Top of INFORMATION SUPPLIED

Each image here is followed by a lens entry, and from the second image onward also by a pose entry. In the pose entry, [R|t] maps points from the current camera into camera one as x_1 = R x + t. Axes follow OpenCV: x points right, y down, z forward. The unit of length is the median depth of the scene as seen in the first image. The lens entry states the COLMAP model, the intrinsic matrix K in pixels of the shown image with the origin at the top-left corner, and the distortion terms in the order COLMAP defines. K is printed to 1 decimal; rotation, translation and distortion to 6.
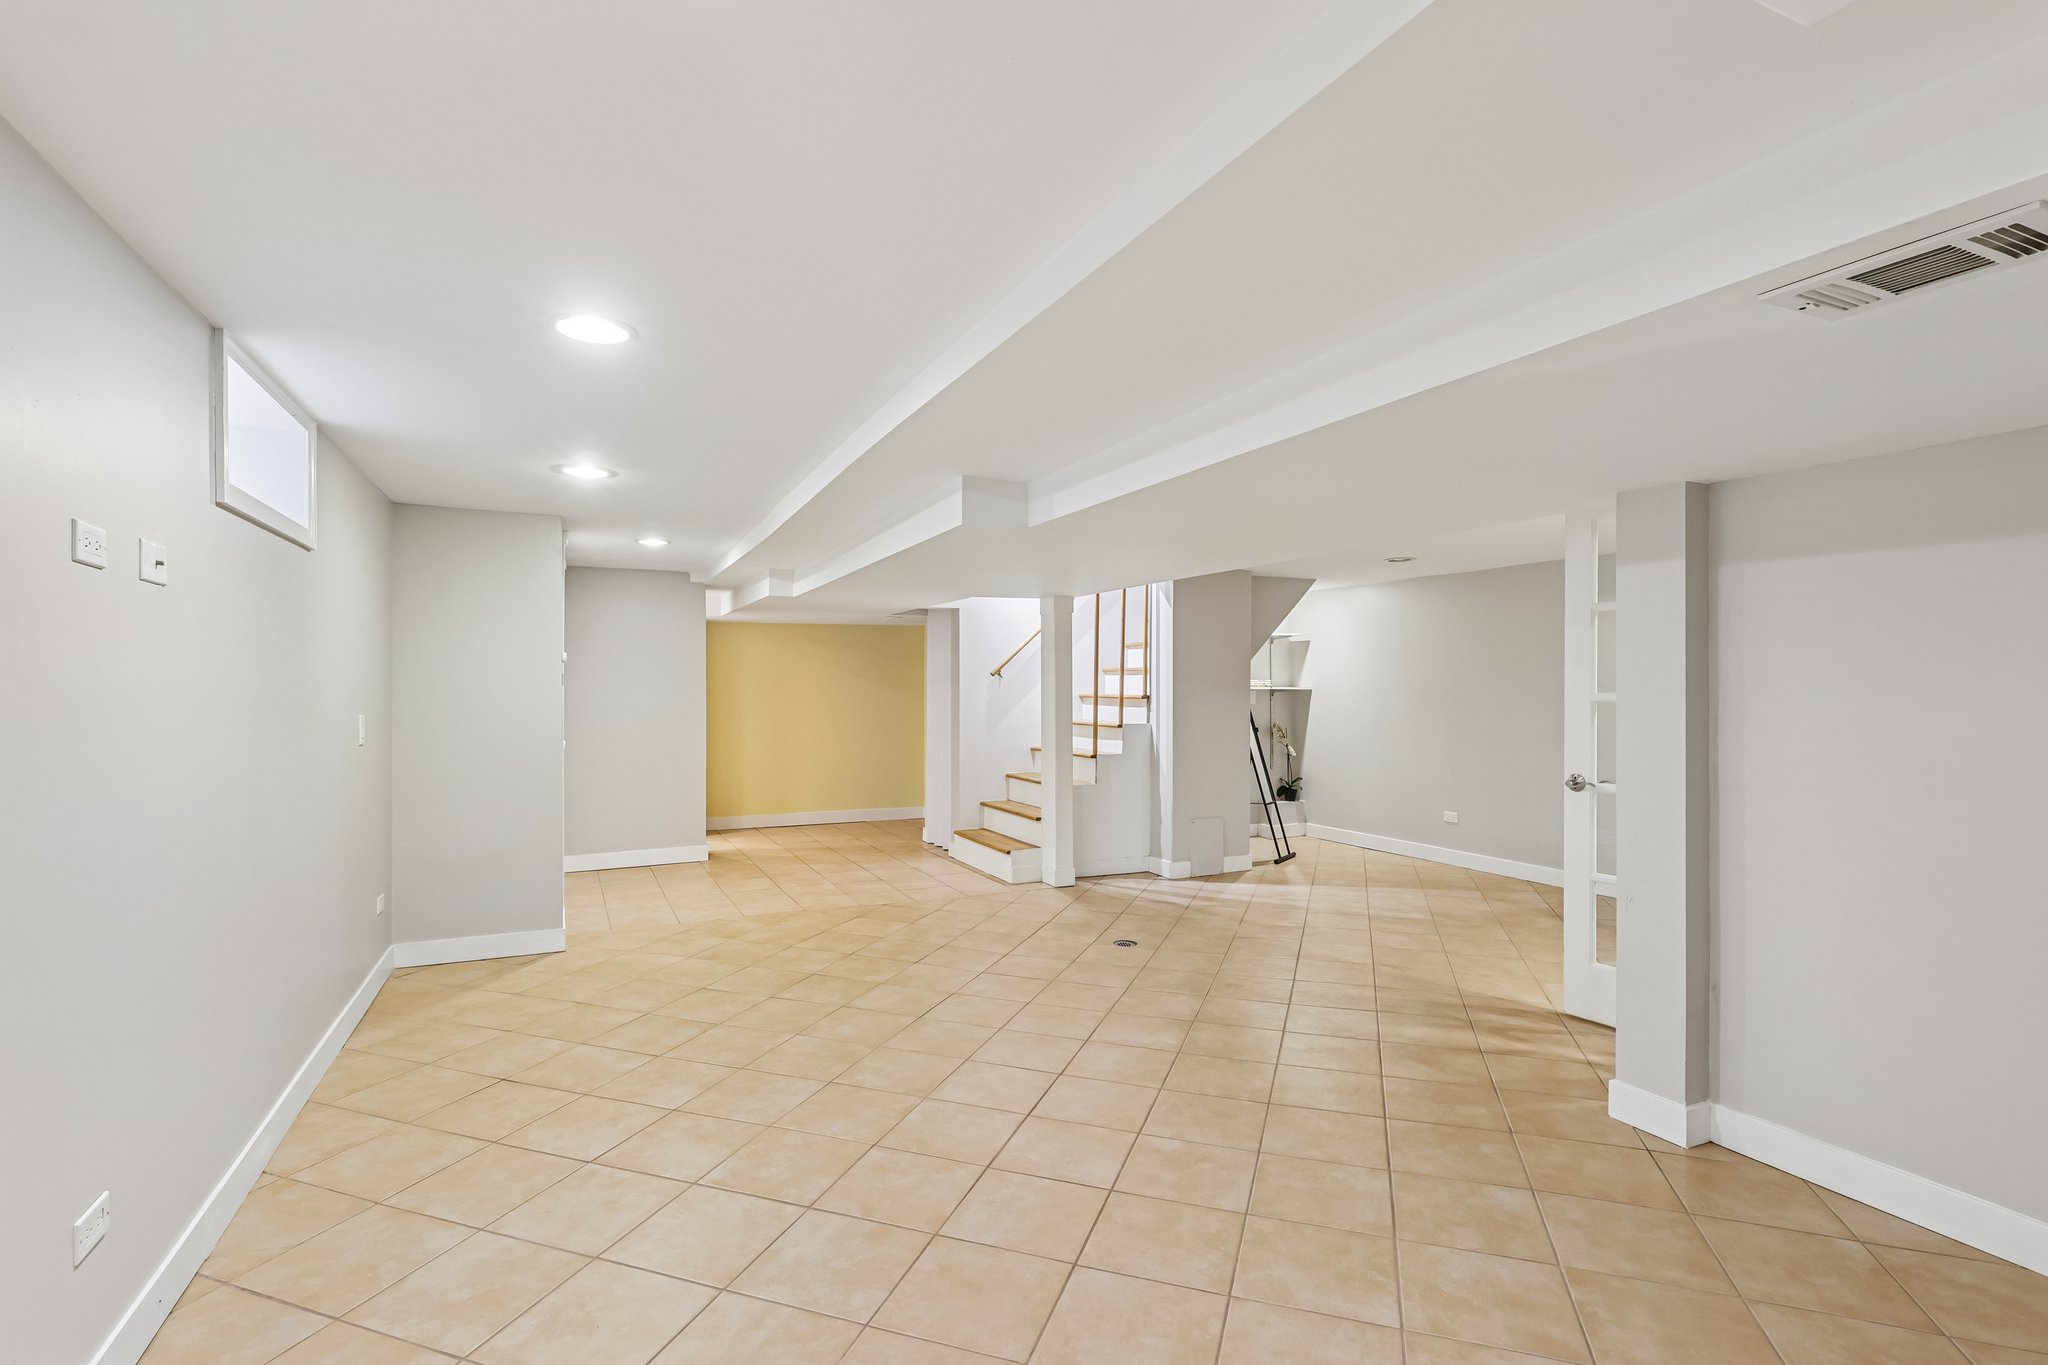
lens RADIAL K [[952.6, 0, 1009.3], [0, 952.6, 685.6], [0, 0, 1]] dist [0.000337, 0.000211]
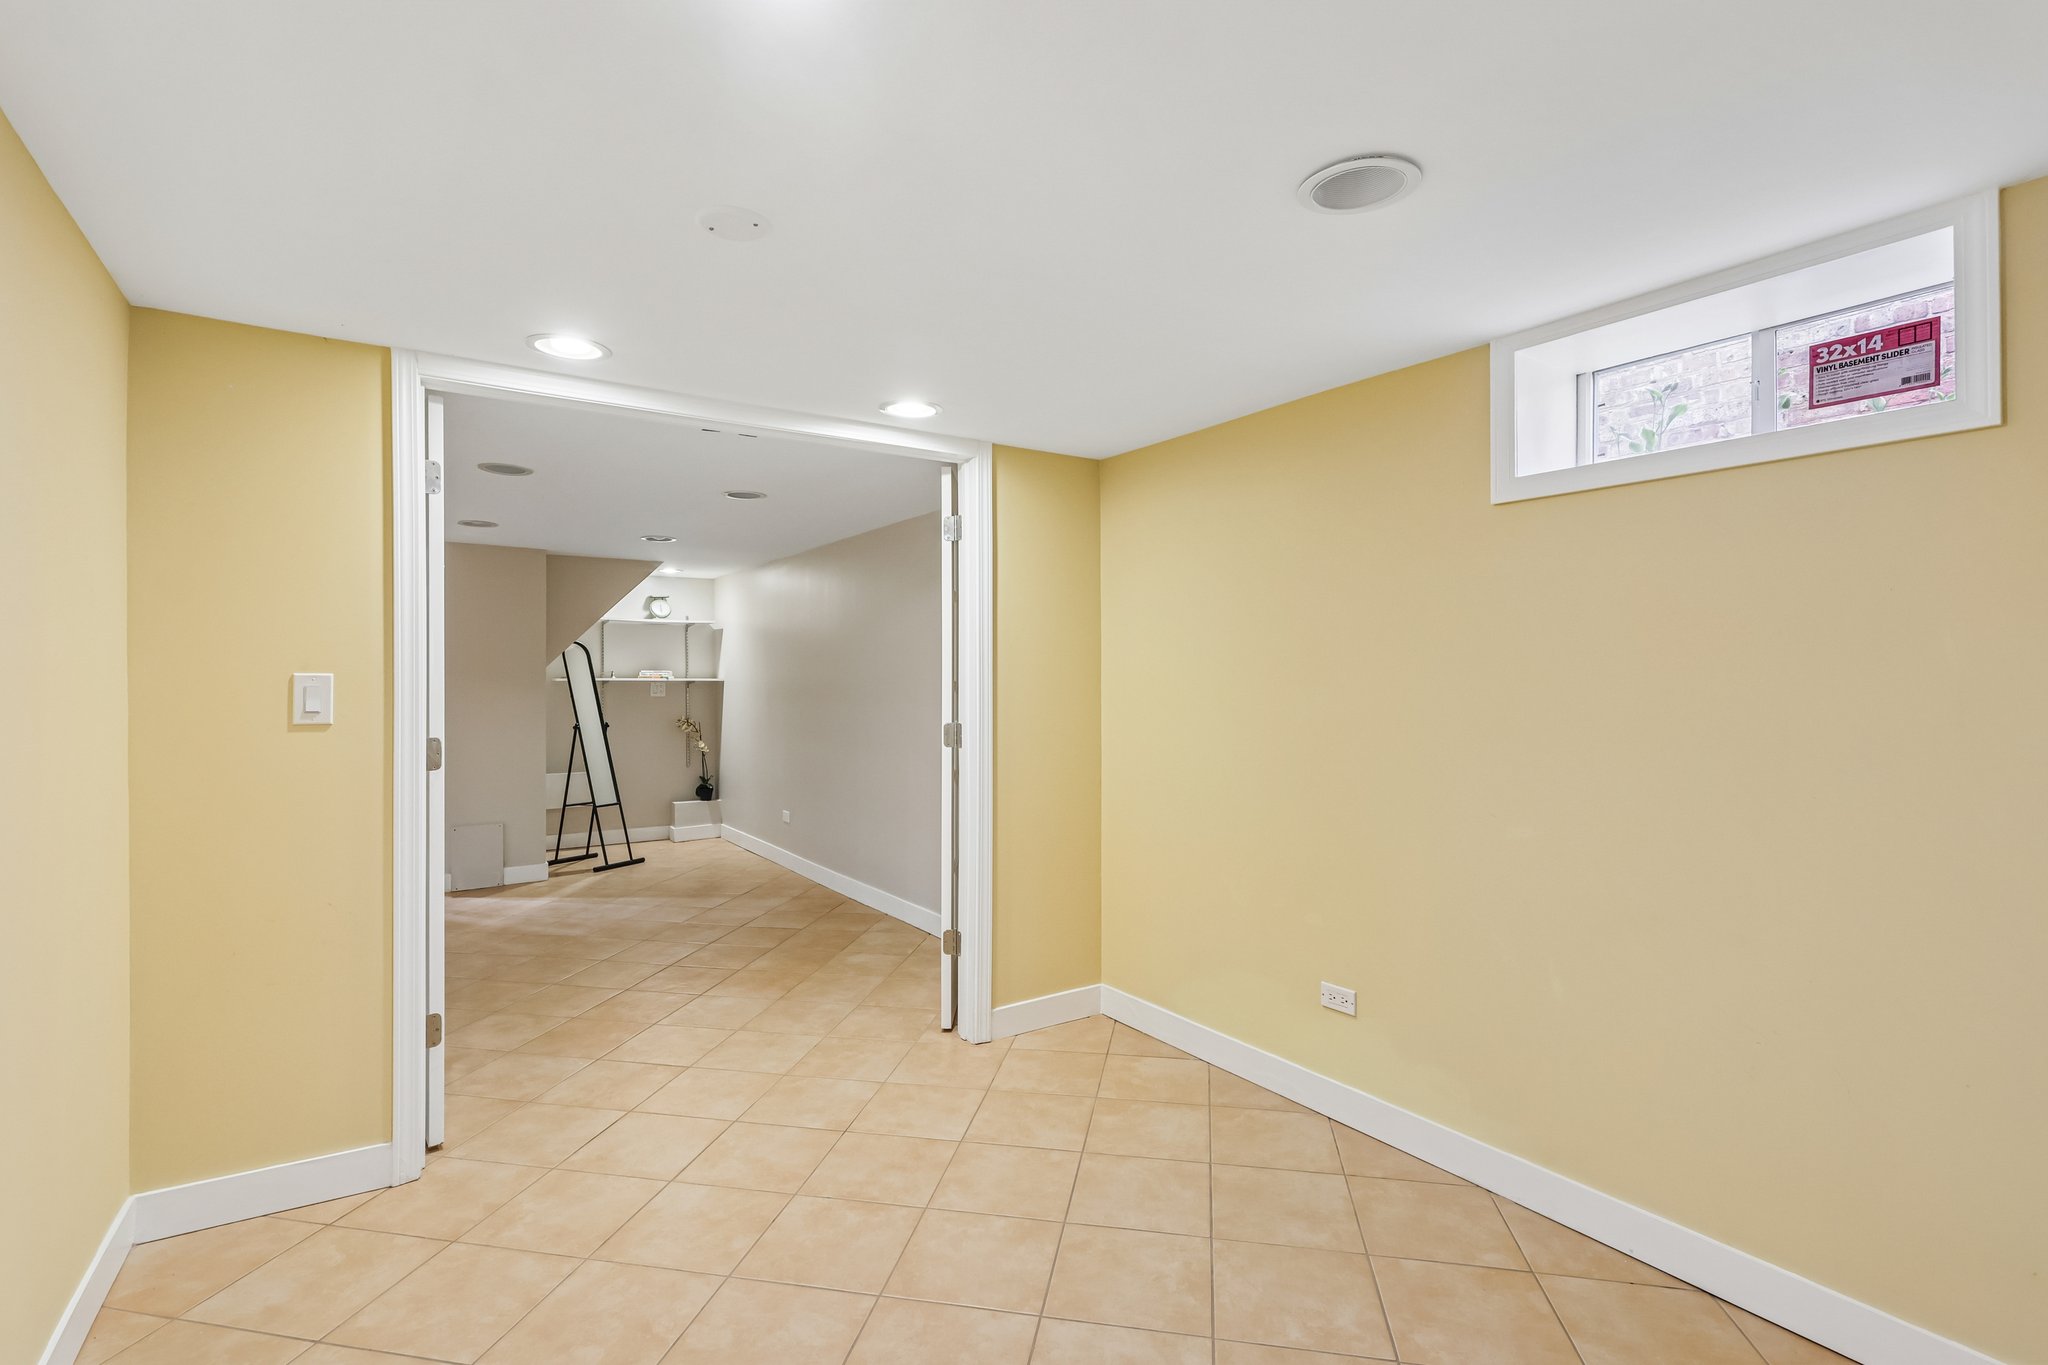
lens RADIAL K [[952.6, 0, 1009.3], [0, 952.6, 685.6], [0, 0, 1]] dist [0.000337, 0.000211]
pose [[0.989757, -0.004595, 0.142687, 0.570605], [0.003687, 0.999971, 0.006628, 0.004300], [-0.142713, -0.006034, 0.989746, 0.042861]]
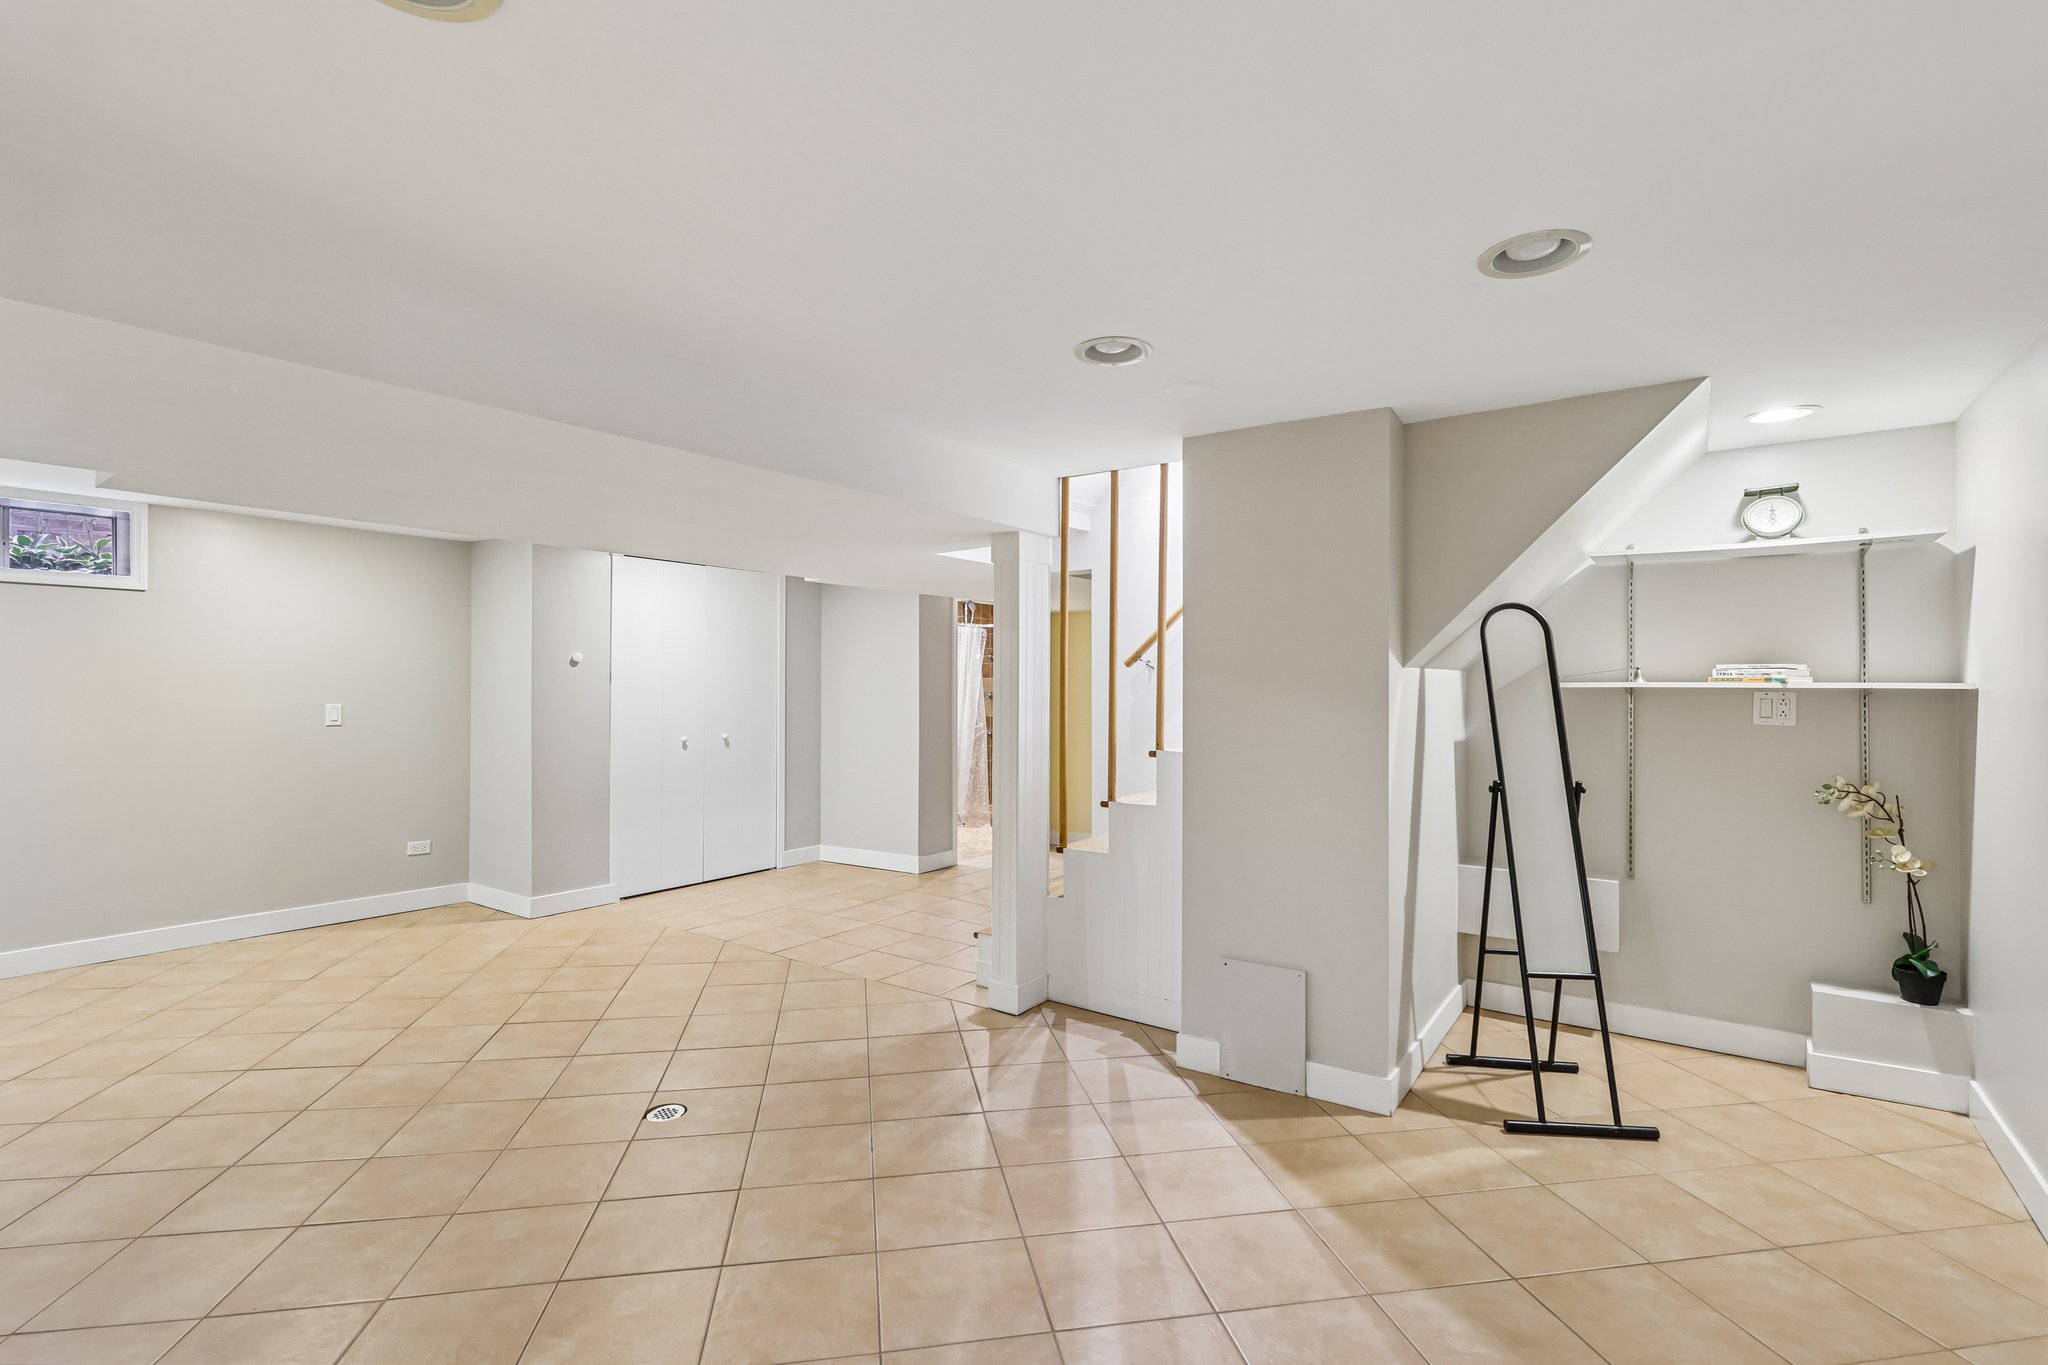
lens RADIAL K [[952.6, 0, 1009.3], [0, 952.6, 685.6], [0, 0, 1]] dist [0.000337, 0.000211]
pose [[0.491039, -0.002707, -0.871133, 0.548915], [-0.001449, 0.999991, -0.003924, 0.005363], [0.871136, 0.003189, 0.491031, 0.658698]]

Bottom of INFORMATION SUPPLIED

Update the rows above by changing every "pose entry" to "pose record" and leaving everything else as it is. Do not include the pictures in your answer.

RESPONSE TO THE EXERCISE =
Each image here is followed by a lens entry, and from the second image onward also by a pose record. In the pose record, [R|t] maps points from the current camera into camera one as x_1 = R x + t. Axes follow OpenCV: x points right, y down, z forward. The unit of length is the median depth of the scene as seen in the first image. The lens entry states the COLMAP model, the intrinsic matrix K in pixels of the shown image with the origin at the top-left corner, and the distortion terms in the order COLMAP defines. K is printed to 1 decimal; rotation, translation and distortion to 6.
lens RADIAL K [[952.6, 0, 1009.3], [0, 952.6, 685.6], [0, 0, 1]] dist [0.000337, 0.000211]
lens RADIAL K [[952.6, 0, 1009.3], [0, 952.6, 685.6], [0, 0, 1]] dist [0.000337, 0.000211]
pose [[0.989757, -0.004595, 0.142687, 0.570605], [0.003687, 0.999971, 0.006628, 0.004300], [-0.142713, -0.006034, 0.989746, 0.042861]]
lens RADIAL K [[952.6, 0, 1009.3], [0, 952.6, 685.6], [0, 0, 1]] dist [0.000337, 0.000211]
pose [[0.491039, -0.002707, -0.871133, 0.548915], [-0.001449, 0.999991, -0.003924, 0.005363], [0.871136, 0.003189, 0.491031, 0.658698]]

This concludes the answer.